EXERCISE DESCRIPTION :: Make an exact copy of each entry, leaving out every picture.

ENTRIES PROVIDED ::
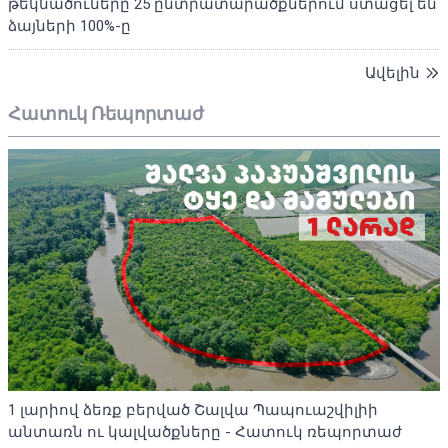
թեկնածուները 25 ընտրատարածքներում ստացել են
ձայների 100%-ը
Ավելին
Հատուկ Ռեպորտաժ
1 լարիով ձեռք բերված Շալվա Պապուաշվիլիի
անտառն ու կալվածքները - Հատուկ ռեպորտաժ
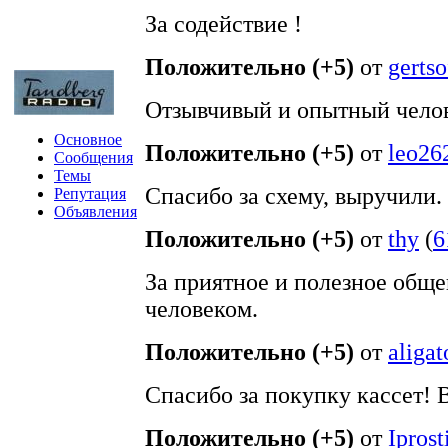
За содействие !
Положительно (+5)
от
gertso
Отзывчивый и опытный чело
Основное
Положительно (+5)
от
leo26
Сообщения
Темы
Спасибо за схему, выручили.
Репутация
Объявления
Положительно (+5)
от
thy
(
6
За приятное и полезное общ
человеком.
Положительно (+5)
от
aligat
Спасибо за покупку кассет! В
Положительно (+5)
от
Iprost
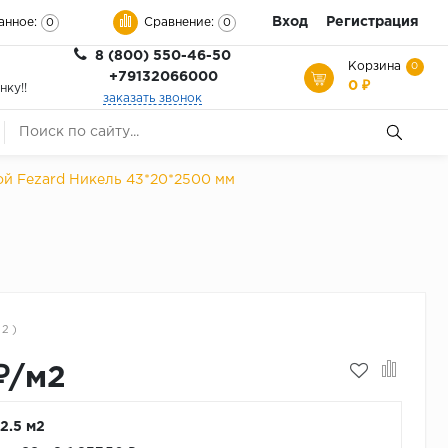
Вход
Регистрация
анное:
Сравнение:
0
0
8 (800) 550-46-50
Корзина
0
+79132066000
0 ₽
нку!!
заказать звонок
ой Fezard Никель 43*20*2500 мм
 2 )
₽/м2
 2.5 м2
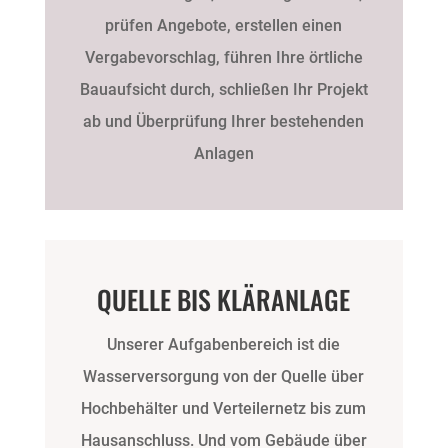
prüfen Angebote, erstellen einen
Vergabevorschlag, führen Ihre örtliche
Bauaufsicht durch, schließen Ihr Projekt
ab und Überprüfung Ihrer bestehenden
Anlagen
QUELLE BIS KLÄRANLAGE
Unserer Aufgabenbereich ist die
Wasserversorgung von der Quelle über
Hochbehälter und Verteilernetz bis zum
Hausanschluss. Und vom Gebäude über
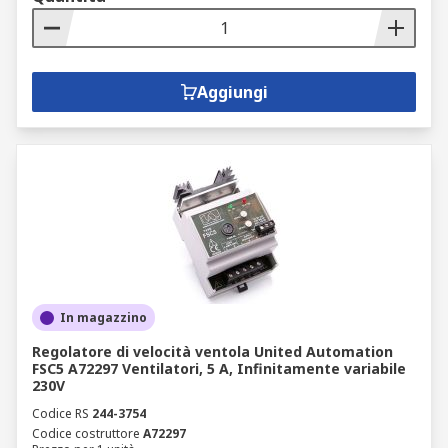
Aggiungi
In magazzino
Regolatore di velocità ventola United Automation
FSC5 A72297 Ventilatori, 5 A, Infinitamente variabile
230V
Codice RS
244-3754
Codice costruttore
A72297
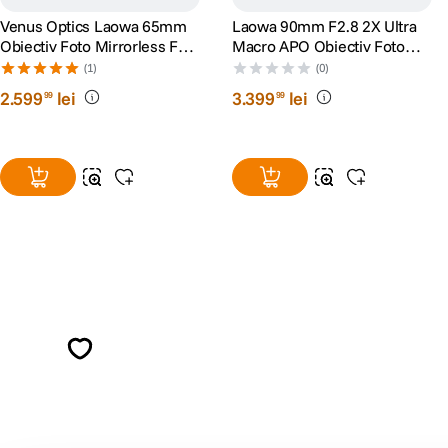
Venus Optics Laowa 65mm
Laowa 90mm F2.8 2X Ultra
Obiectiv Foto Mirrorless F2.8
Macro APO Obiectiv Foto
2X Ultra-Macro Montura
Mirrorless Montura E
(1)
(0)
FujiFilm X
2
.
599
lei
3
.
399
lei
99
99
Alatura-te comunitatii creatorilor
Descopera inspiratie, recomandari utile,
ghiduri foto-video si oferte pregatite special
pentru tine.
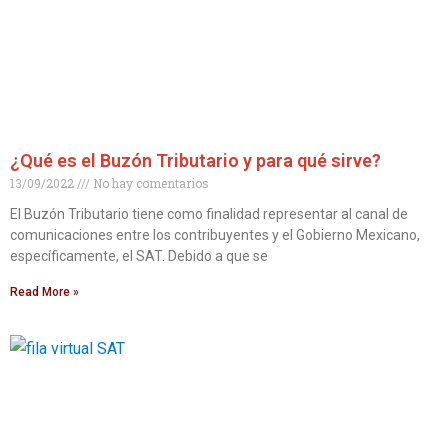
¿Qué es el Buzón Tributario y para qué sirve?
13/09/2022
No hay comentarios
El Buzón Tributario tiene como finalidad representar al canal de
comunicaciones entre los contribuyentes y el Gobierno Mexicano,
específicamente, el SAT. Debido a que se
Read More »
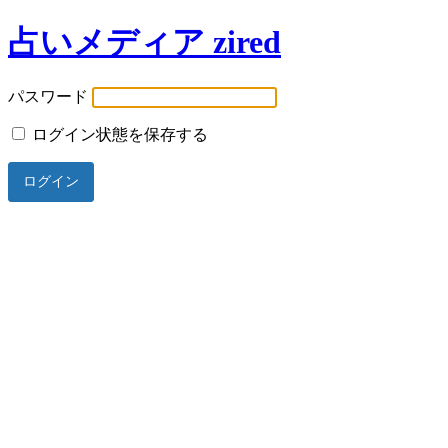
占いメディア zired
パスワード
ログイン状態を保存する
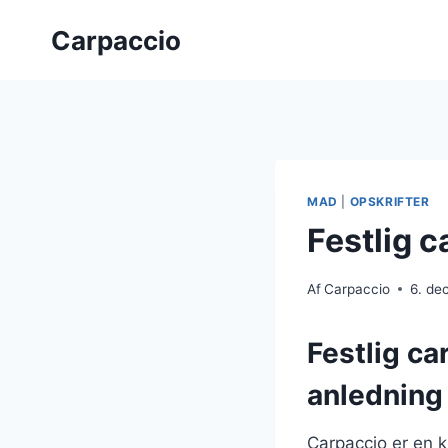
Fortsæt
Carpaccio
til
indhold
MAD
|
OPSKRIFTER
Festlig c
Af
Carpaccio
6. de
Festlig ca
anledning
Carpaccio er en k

YOUR SOLUTION ::
թեկնածուները 25 ընտրատարածքներում ստացել են
ձայների 100%-ը
Ավելին
Հատուկ Ռեպորտաժ
1 լարիով ձեռք բերված Շալվա Պապուաշվիլիի
անտառն ու կալվածքները - Հատուկ ռեպորտաժ
За содействие !
Положительно (+5)
от
gertso
Отзывчивый и опытный чело
Основное
Положительно (+5)
от
leo26
Сообщения
Темы
Спасибо за схему, выручили.
Репутация
Объявления
Положительно (+5)
от
thy
(
6
За приятное и полезное общ
человеком.
Положительно (+5)
от
aligat
Спасибо за покупку кассет! В
Положительно (+5)
от
Iprost
Вход
Регистрация
анное:
Сравнение:
0
0
8 (800) 550-46-50
Корзина
0
+79132066000
0 ₽
нку!!
заказать звонок
ой Fezard Никель 43*20*2500 мм
 2 )
₽/м2
 2.5 м2
prüfen Angebote, erstellen einen
Vergabevorschlag, führen Ihre örtliche
Bauaufsicht durch, schließen Ihr Projekt
ab und Überprüfung Ihrer bestehenden
Anlagen
QUELLE BIS KLÄRANLAGE
Unserer Aufgabenbereich ist die
Wasserversorgung von der Quelle über
Hochbehälter und Verteilernetz bis zum
Hausanschluss. Und vom Gebäude über
Aggiungi
In magazzino
Regolatore di velocità ventola United Automation
FSC5 A72297 Ventilatori, 5 A, Infinitamente variabile
230V
Codice RS
244-3754
Codice costruttore
A72297
Venus Optics Laowa 65mm
Laowa 90mm F2.8 2X Ultra
Obiectiv Foto Mirrorless F2.8
Macro APO Obiectiv Foto
2X Ultra-Macro Montura
Mirrorless Montura E
(1)
(0)
FujiFilm X
2
.
599
lei
3
.
399
lei
99
99
Alatura-te comunitatii creatorilor
Descopera inspiratie, recomandari utile,
ghiduri foto-video si oferte pregatite special
pentru tine.
¿Qué es el Buzón Tributario y para qué sirve?
13/09/2022
No hay comentarios
El Buzón Tributario tiene como finalidad representar al canal de
comunicaciones entre los contribuyentes y el Gobierno Mexicano,
específicamente, el SAT. Debido a que se
Read More »
占いメディア zired
パスワード
ログイン状態を保存する
Fortsæt
Carpaccio
til
indhold
MAD
|
OPSKRIFTER
Festlig c
Af
Carpaccio
6. de
Festlig ca
anledning
Carpaccio er en k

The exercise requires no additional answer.